There was "a determination around the room to better identify the benefits of trade in order to respond to the easy populist backlash against globalisation," the IMF managing director said after a summit in China.

"The way, for instance, China has managed to bring more than 700 million people out of poverty towards the formation of a middle class. Those stories are not really included in the narrative that we have at the moment."

But in a concession to the rising sense that many have been left behind, she said that globalisation "has to benefit all, not a few".

In an opening speech Sunday Chinese President Xi Jinping delivered a stern warning over sluggish global growth, financial market turbulence and receding global trade and investment.
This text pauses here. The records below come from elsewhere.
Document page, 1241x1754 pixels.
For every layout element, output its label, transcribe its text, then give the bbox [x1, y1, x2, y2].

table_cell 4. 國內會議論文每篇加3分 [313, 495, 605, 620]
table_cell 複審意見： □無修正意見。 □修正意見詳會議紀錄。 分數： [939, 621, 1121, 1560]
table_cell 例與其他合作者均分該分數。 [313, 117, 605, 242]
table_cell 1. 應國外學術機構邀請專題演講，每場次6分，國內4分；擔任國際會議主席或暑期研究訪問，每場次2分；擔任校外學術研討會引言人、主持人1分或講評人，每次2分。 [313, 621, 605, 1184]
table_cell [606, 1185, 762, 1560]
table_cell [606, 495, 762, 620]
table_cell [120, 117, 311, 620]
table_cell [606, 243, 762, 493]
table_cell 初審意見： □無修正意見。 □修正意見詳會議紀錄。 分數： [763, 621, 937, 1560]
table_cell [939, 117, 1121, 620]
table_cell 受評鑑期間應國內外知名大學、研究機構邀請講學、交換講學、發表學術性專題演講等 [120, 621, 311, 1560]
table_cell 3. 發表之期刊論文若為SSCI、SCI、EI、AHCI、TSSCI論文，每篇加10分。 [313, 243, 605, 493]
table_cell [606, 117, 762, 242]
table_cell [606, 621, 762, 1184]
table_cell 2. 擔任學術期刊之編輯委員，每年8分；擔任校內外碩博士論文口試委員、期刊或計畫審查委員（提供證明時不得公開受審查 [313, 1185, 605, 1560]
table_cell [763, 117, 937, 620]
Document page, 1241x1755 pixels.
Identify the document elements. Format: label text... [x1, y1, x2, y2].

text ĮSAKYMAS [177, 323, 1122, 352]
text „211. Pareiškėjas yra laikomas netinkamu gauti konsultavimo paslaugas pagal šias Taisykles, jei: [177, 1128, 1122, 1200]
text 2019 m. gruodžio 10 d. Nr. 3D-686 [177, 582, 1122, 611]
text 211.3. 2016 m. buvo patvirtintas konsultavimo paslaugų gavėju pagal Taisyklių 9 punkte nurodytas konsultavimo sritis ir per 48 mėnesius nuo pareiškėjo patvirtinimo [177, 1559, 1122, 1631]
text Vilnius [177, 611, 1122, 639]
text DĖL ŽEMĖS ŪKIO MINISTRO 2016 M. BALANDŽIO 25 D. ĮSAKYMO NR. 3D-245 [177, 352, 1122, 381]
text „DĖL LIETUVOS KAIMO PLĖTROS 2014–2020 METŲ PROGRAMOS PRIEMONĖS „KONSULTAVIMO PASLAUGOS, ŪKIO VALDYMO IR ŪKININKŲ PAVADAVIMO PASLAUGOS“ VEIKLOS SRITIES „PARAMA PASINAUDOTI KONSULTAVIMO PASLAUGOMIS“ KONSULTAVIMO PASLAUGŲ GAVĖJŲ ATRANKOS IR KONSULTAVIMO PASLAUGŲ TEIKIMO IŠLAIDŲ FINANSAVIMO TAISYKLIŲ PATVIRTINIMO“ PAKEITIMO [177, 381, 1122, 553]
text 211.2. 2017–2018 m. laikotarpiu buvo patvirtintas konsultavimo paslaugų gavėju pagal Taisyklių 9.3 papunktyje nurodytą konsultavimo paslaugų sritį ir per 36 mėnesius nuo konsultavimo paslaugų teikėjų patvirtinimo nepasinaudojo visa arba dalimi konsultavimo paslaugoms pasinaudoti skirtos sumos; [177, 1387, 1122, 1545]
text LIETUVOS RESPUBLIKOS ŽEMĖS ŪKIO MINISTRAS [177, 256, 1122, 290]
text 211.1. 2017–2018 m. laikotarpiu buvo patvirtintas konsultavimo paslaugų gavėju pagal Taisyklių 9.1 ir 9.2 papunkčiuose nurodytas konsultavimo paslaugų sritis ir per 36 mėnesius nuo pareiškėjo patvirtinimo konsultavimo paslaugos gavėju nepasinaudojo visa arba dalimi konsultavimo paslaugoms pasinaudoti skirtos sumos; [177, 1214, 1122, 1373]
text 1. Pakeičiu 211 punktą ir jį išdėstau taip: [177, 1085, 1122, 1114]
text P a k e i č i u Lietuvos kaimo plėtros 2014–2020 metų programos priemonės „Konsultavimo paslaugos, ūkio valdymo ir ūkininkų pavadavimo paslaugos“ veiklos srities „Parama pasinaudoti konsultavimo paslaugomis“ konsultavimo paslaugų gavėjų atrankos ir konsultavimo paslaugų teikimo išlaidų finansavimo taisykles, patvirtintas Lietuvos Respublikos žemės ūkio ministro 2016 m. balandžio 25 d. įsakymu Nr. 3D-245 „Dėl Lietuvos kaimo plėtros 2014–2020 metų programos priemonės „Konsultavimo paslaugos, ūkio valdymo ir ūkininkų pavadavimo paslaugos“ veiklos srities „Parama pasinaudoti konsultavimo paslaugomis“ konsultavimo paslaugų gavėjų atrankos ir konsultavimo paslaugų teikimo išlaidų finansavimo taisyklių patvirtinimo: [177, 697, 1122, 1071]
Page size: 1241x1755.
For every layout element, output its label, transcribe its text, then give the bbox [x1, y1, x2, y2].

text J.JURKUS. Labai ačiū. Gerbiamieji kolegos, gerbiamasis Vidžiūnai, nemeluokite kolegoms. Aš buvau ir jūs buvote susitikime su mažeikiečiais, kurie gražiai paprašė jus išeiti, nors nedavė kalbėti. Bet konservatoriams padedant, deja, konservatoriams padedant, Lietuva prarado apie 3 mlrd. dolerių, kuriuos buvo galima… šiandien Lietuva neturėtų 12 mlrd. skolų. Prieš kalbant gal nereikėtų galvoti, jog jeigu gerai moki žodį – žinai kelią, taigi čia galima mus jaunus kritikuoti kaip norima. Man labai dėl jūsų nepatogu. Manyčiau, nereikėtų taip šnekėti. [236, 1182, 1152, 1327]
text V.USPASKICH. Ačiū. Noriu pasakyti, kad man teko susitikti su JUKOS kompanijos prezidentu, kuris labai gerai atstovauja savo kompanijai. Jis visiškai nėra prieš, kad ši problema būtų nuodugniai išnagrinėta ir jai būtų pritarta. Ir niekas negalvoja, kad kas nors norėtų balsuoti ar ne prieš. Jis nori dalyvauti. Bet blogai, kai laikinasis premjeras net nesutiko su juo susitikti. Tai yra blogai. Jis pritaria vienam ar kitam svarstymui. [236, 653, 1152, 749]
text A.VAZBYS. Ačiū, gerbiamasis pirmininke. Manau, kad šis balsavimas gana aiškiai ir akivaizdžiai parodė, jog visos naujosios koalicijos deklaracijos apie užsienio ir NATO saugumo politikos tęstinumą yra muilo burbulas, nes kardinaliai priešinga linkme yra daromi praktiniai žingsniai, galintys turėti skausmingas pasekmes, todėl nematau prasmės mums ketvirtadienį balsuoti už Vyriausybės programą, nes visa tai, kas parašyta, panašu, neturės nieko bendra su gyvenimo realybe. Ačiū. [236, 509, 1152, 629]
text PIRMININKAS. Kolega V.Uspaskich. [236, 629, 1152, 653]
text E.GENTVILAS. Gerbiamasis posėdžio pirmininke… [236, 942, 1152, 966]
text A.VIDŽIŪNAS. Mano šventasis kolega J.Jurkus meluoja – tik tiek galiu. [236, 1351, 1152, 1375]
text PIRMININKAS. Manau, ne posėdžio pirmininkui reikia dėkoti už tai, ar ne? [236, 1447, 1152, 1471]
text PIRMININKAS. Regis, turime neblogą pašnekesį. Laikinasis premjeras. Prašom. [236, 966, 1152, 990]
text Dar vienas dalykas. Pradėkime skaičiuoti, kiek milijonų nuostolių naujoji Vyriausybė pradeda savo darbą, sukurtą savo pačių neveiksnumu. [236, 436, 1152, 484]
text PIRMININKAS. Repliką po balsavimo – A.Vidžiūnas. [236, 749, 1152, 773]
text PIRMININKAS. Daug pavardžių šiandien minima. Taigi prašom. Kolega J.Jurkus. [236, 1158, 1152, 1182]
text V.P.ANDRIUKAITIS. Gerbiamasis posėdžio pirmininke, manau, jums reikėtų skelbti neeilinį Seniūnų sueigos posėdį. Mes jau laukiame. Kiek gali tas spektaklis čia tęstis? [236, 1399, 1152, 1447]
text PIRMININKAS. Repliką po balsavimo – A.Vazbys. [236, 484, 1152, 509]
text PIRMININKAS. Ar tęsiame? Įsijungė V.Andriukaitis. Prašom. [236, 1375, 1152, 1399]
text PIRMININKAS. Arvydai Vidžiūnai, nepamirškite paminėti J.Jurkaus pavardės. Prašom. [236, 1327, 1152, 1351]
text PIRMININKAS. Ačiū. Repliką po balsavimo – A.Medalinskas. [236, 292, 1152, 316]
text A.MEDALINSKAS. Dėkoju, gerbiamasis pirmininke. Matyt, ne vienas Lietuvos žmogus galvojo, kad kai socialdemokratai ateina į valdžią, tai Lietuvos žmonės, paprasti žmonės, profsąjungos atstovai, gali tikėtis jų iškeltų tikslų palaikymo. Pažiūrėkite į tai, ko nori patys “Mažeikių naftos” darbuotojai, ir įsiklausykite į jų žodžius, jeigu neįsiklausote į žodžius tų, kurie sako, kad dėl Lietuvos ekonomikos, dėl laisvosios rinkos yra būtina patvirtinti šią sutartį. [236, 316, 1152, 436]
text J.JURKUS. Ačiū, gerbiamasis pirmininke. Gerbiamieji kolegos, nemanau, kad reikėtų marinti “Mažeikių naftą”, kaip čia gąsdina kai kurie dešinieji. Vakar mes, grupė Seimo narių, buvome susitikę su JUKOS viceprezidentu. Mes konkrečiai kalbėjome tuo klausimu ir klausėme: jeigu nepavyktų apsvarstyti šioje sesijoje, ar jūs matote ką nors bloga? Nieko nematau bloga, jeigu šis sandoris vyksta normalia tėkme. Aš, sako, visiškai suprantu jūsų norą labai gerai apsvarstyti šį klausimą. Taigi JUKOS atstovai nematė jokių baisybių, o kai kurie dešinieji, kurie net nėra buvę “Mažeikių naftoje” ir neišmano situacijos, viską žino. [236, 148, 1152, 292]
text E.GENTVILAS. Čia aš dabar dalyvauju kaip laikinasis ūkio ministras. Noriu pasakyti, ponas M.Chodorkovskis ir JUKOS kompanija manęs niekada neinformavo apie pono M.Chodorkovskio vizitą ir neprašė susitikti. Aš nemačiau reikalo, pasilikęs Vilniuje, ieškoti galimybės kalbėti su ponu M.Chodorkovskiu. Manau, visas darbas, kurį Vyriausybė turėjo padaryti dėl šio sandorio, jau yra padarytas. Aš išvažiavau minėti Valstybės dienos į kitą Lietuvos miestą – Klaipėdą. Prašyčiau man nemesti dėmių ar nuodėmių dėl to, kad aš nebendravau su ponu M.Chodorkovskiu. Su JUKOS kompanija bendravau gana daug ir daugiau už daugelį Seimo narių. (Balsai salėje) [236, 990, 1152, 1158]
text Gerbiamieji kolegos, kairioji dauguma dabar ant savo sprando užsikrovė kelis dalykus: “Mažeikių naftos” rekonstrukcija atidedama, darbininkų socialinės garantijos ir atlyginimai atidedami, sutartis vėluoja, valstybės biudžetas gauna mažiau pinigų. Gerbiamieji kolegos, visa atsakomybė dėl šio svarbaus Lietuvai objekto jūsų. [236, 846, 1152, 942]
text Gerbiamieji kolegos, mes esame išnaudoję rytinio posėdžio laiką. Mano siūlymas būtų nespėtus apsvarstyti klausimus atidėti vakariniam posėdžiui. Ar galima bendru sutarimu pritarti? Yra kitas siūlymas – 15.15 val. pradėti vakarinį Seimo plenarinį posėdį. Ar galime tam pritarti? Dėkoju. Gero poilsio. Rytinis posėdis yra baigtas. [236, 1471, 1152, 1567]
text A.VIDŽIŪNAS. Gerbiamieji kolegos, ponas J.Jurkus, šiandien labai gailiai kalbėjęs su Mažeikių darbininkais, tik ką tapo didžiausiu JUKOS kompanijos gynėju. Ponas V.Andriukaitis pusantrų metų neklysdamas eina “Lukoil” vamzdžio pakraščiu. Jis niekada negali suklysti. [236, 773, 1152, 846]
But the talks take place amid a perception that the global economic order exemplified by the G20 is not working for ordinary people, a mood that makes it difficult for many leaders to make meaningful commitments.

Lagarde said the first priority is a coordinated effort to raise growth. The G20 agreed that this will require making full use of all policy levers - monetary, fiscal, and structural - individually and collectively. The G20 also agreed to identify and prioritise reforms that provide the biggest growth impulse for each country, which is an area where the IMF is actively engaged,” the IMF boss said.

She added that pushing back against protectionism and pushing forward with free and fair trade is a vital component of this growth agenda.

"A second priority is a commitment that growth must be more widely shared. Again, countries should deploy proven tools to reduce excessive inequality and raise economic prospects, particularly for low-income groups and workers affected by rapid technological change - for example, through skills training and investments in education and health,” Lagarde added.

“We need increased growth, but it must be better balanced, more sustainable, and inclusive so as to benefit all people.”

The issue of low growth trap, she said the member countries take the very strong view that policy makers have to act upon the current situation they have to use all positive tools and levers in order to respond to that risk, “which is why I said monetary policy where possible, but where stretched too thin, use fiscal policy in order to stimulate demand, which we are short on at the moment.”

“Have we resolved all problems of the world, probably not, is there more work to be done, international taxation in fight against evasion, in fight against climate change, there´s plenty to be done.”